* _Exercise material_

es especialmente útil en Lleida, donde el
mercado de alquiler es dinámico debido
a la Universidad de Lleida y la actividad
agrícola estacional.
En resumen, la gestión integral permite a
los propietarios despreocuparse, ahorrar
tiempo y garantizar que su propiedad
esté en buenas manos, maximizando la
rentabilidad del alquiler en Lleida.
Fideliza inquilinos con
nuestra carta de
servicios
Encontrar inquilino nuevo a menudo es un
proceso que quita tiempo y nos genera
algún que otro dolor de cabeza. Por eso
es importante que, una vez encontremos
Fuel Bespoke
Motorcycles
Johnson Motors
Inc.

* _Required action_
Pick out every line in the rows above that contains the word "alquiler", and copy each one in full.

* _Solved exercise_
mercado de alquiler es dinámico debido
rentabilidad del alquiler en Lleida.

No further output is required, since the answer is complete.